Farmer is moralizing from a mighty shaky soapbox in his effort to shut his party’s critics up, but he has some help.

Democrat Congresswoman Shelley Berkley, currently being investigated for ethics violations, wants to fire Rush Limbaugh for calling a woman unflattering names. But with the recent revelation that JFK had a 19-year-old plaything, the history of the Democrat party’s war on women spans at least 60 years, through Chappaquiddick, Bill Clinton’s (sexual escapades), John Edwards and the Ann Romney smears.

Democrats have zero moral authority on women’s issues.

Funny how liberals get very illiberal when other peoples’ First Amendment rights threaten their self-made reality.

Lynn Muzzy


Obama seeking to raise taxes on oil, gas firms

Almost all the so-called subsidies to oil and natural gas are business tax deductions available to other industries – deductions from taxes that cover the cost of doing business and earning income to tax in the first place.

Efforts to reduce these subsidies by President Obama and his cronies are really an attempt to raise taxes on an industry that is trying to increase economic growth and job creation.

One of the main targets of the administration is to eliminate the expensing of intangible drilling costs, which has been part of the tax code since inception.

From the Wall Street Journal, “This immediate deduction – rather than amortizing the cost of development over a longer period – provides the capital and cash flow necessary in an industry where the risks are huge and returns are realized over many years, if not decades.”

Some people cry that the industry doesn’t pay its fair share. To the contrary, the tax foundation estimates that between 1981 and 2001, oil and gas companies sent more dollars to Washington and state capitals than they earned in profits for shareholders.

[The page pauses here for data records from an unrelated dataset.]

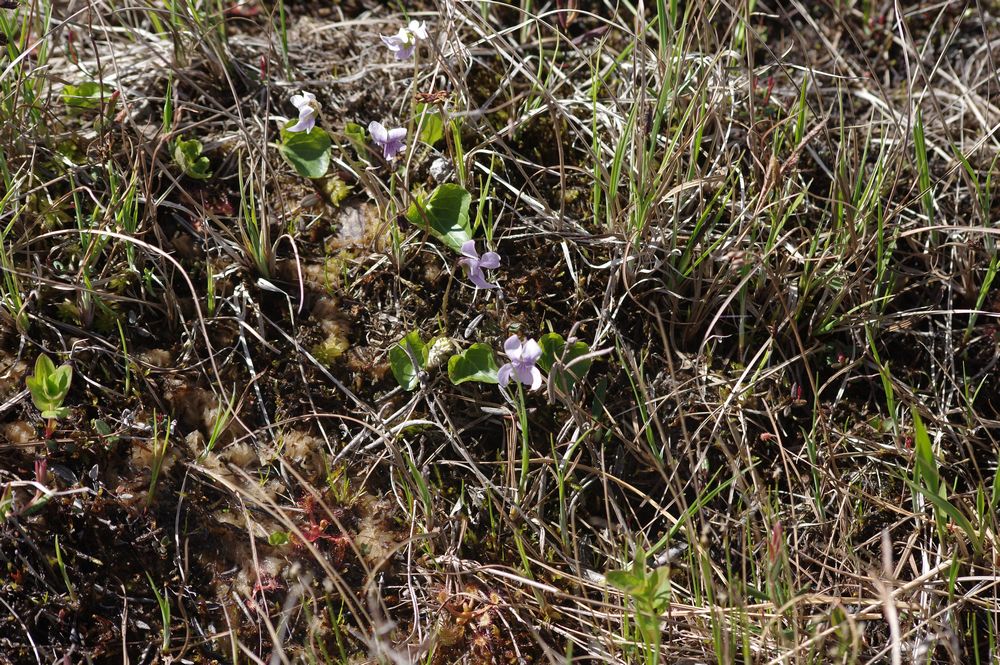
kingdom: Plantae
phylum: Tracheophyta
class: Magnoliopsida
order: Malpighiales
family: Violaceae
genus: Viola
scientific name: Viola palustris
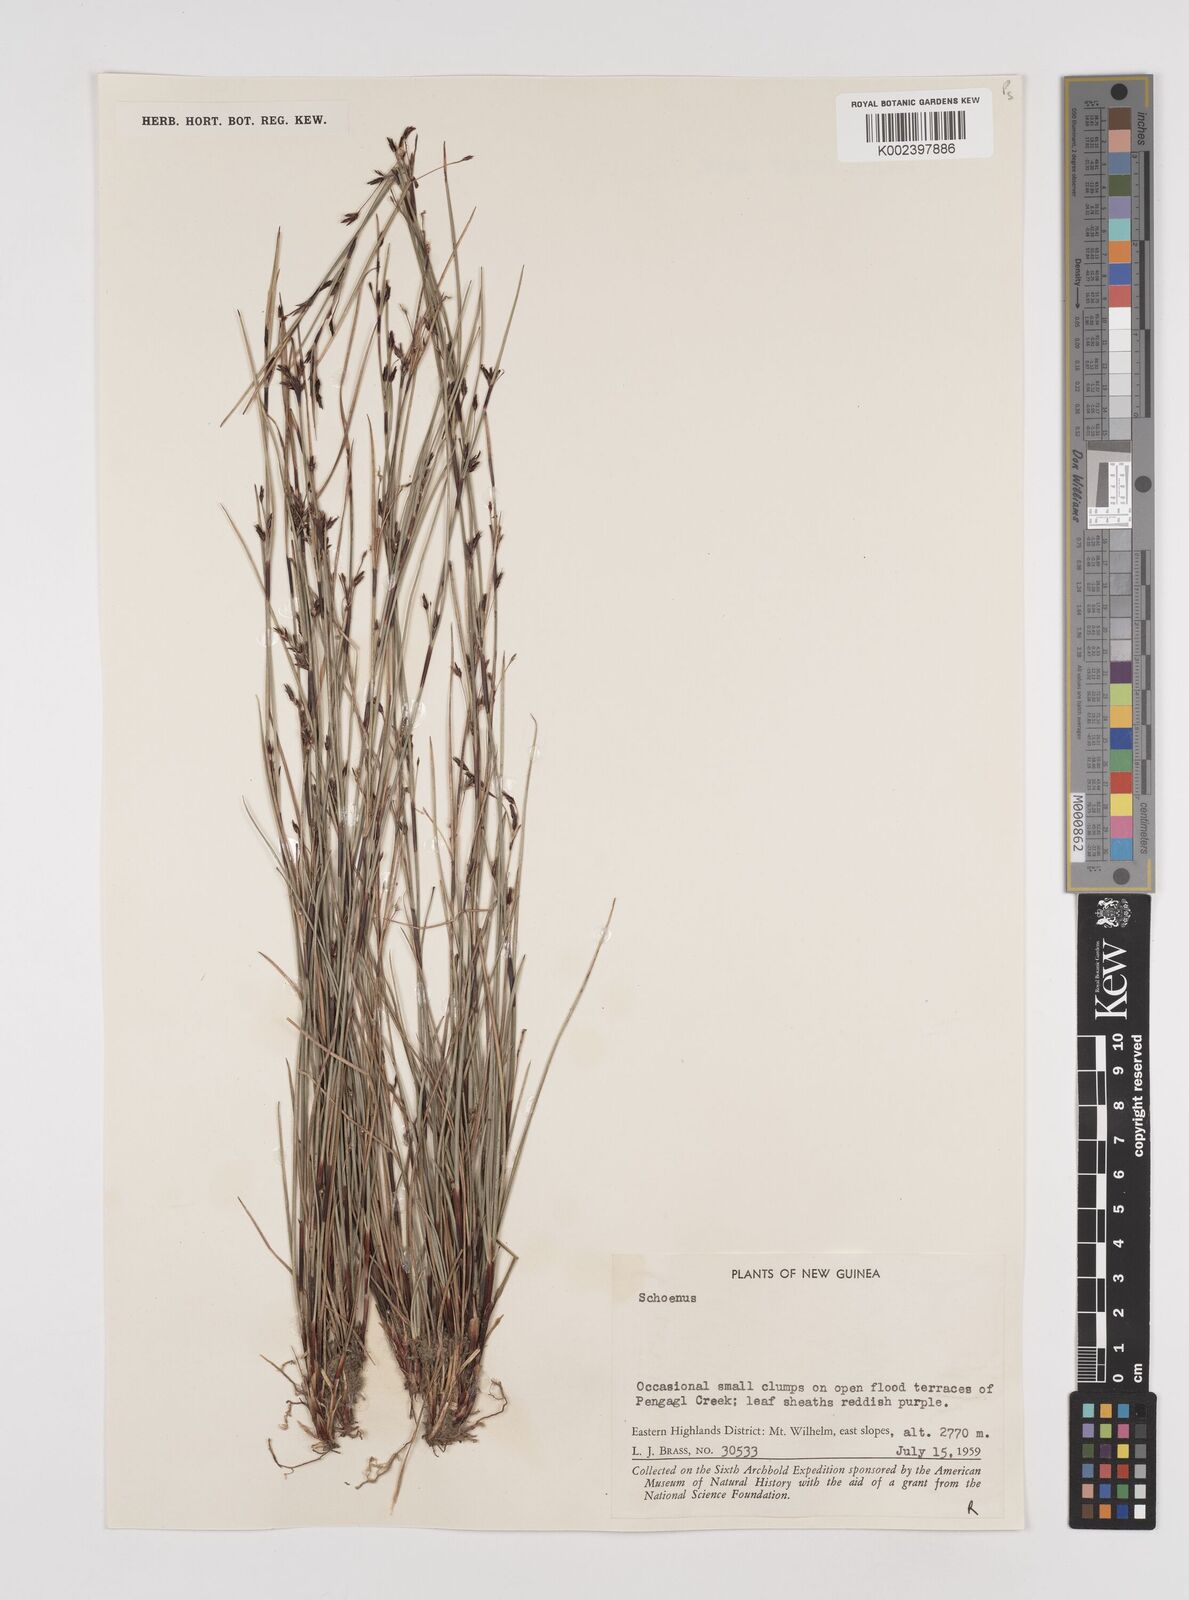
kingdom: Plantae
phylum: Tracheophyta
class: Liliopsida
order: Poales
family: Cyperaceae
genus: Schoenus
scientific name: Schoenus curvulus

Also, the industry accounted for more than $1 trillion of the U.S. economy in 2009, or about 7.7 percent of the gross domestic product. It also contributes an estimated $470 billion/year in spending, wages and benefits alone.

My point is that people should not listen to the deceitful and misleading political pandering of this administration.

George Tidd


Changes needed for breed-specific regulations

Quite a few people think that the best way to handle any animal is to have a person in charge of it all the time. Breed-specific regulations are unsatisfactory.

Alexander Tolgyessy


What about those under 55 years of age?

This is in response to the letter from Dave Campbell on April 13.

The Ryan Plan changes nothing for anyone older than 55 years of age, is correct.

However, my question is, what if you’re 53 or 54? What happens to you then, after you have contributed for 30-plus years and trusted your government to abide by the contract they have made with you?

Anybody have an answer to that question?